Pressing Forward | Overcoming Grief
In the first few days of my accident, amidst the pain and drugs, I remember being extremely confused about what happened. All I knew was that my back was severely broken, everything hurt, everything was fuzzy, and I was in bad shape.
Over the next couple weeks, among learning to breathe and sitting up with assistance, I learned my spinal cord was completely severed and I would never be able to walk again. Never, ever? I was in worse shape than I thought.
Shock. Anger. Depression. Bargaining. I’m pretty sure I hit all the stages of grief. Would have, should have, could have kept running through my mind.
But it had to stop. What happened already happened and there was nothing I could do about it. I am here now. Now is what I’m looking at. Now it what I can focus on. Now is what I can work with, and what I do now will stage my future. This quote by Thomas S. Monson sums it,
“There is no going back, but only forward. Rather than dwelling on the past, we should make the most of today, of the here and now, doing all we can.”

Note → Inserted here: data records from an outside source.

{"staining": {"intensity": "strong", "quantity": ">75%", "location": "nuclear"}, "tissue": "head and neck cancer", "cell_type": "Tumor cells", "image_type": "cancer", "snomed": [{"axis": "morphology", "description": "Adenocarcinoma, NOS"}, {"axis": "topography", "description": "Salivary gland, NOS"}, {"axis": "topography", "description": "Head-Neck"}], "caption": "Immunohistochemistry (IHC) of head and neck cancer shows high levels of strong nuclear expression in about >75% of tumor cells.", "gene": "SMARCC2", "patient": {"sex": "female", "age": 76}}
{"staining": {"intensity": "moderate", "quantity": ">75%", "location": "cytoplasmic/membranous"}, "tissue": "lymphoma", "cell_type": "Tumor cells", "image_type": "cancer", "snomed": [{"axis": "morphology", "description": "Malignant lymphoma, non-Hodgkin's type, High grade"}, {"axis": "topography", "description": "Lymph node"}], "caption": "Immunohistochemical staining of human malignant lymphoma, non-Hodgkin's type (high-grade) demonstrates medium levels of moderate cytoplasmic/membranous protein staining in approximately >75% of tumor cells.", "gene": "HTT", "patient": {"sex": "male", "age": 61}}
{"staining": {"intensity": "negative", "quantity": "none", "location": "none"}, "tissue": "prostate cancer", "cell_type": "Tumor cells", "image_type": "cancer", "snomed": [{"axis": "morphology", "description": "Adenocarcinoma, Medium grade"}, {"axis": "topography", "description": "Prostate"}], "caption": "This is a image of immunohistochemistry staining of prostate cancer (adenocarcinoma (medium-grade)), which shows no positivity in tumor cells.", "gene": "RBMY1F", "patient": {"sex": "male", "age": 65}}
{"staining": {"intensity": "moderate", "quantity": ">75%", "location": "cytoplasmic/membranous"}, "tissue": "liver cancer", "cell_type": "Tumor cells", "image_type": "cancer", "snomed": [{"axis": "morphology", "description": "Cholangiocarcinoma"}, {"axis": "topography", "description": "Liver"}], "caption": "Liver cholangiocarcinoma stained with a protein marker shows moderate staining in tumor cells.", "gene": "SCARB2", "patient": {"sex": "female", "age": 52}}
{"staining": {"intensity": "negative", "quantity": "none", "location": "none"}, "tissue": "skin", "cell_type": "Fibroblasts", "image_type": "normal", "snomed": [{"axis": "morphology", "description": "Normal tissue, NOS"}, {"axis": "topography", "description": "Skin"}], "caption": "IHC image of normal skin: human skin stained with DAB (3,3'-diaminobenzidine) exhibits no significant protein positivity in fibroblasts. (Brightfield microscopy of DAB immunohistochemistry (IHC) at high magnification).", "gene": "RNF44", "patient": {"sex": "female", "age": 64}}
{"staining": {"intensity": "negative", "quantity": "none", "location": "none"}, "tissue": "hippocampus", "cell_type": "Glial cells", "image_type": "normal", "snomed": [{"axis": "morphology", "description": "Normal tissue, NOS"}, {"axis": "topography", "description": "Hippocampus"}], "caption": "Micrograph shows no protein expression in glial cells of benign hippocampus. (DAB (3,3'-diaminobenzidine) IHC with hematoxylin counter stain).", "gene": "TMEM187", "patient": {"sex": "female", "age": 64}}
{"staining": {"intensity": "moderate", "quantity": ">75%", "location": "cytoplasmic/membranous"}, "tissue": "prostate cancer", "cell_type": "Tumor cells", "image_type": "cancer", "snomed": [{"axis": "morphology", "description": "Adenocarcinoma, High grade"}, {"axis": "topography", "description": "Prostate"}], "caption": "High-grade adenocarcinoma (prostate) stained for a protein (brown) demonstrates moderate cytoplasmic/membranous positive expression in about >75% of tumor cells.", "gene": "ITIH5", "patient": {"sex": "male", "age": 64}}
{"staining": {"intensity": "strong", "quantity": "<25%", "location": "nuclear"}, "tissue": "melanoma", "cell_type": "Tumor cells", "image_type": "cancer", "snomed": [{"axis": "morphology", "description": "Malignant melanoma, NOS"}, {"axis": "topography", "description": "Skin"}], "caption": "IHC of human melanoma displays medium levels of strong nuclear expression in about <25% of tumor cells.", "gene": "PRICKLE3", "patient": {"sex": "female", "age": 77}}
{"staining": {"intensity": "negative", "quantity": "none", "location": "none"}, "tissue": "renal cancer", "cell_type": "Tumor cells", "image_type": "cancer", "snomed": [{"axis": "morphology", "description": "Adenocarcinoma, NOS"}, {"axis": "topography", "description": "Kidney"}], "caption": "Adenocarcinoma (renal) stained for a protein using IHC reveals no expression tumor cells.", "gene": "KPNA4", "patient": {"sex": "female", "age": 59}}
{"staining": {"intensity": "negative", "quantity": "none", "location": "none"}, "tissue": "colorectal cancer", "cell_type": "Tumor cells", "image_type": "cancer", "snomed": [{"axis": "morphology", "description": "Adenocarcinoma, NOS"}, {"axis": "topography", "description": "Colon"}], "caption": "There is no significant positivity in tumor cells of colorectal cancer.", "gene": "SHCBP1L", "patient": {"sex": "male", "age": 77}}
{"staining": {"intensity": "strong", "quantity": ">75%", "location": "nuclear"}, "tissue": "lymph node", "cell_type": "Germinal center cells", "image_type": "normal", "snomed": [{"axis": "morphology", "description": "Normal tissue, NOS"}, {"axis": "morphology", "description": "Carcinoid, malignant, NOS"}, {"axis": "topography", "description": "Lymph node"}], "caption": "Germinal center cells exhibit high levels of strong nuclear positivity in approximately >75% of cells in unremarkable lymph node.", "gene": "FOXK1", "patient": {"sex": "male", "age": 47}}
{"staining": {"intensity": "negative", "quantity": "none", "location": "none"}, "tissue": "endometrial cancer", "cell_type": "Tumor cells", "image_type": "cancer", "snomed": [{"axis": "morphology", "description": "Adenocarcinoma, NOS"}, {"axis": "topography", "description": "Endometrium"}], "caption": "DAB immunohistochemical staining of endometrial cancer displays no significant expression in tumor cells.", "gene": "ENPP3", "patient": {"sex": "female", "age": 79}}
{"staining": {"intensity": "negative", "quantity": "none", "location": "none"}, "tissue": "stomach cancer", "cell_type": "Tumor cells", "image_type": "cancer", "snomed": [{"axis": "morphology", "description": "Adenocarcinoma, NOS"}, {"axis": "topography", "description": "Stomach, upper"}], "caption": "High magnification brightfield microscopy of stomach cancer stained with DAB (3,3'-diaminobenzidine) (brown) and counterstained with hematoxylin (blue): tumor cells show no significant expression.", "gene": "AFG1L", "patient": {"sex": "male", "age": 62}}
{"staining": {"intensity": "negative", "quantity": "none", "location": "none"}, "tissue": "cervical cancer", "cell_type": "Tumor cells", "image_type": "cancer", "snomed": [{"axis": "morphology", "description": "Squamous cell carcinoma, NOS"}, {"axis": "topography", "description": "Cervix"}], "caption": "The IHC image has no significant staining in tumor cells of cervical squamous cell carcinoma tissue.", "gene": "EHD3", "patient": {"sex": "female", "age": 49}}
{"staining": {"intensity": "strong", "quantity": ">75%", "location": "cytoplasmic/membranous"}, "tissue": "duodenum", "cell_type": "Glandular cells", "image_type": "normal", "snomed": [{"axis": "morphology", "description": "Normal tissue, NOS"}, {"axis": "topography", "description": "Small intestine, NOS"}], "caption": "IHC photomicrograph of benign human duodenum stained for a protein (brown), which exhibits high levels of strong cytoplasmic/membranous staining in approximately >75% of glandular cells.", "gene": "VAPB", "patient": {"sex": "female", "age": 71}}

We are born with an inherent resilience. Use this resilience to face our challenges headstrong. We have abilities beyond our comprehension. We can do hard things. We can take on challenges like a boss. In fact, we are our own bosses. We choose how we respond to challenges. We can choose joy. We can face circumstances we never thought we’d find ourselves in, and say, “I can do this. I am capable of this.” We can do seemingly impossible things and come away winners on this journey called life. For believers, we’ve got God and Christ by our side, cheering us on. The hurt, the pain, the sadness...they will be there for a while. Embrace them. Learn from them, for they are all part of this human experience. But God will give us the strength we need to get through this. Little by little we will get there. We’ve just got to keep going. We've got to keep on trying.
And one month from now, one year from now, one decade from now, we’ll be grateful that we kept pressing forward.
10 years have passed since my accident and I am here. I am in my now. I am happy. I am grateful. I made the choice 10 years ago to live my life in such a way to shape my now, taking on challenges proudly, and I will keep pressing forward to shape the rest of my life.
I know it’s not going to be easy. . I know there will be times where we want a do over. I know I won’t always know the right thing to say. I know there will be days that will test our bounds, our patience, our grit, our decisions. I know it’ll sometimes seem too much. But “this too shall pass.” But it’ll be worth it. Things will work out. What seems hard now is just staging our better now. We’ve got to keep going. We’ve got to keep pressing forward.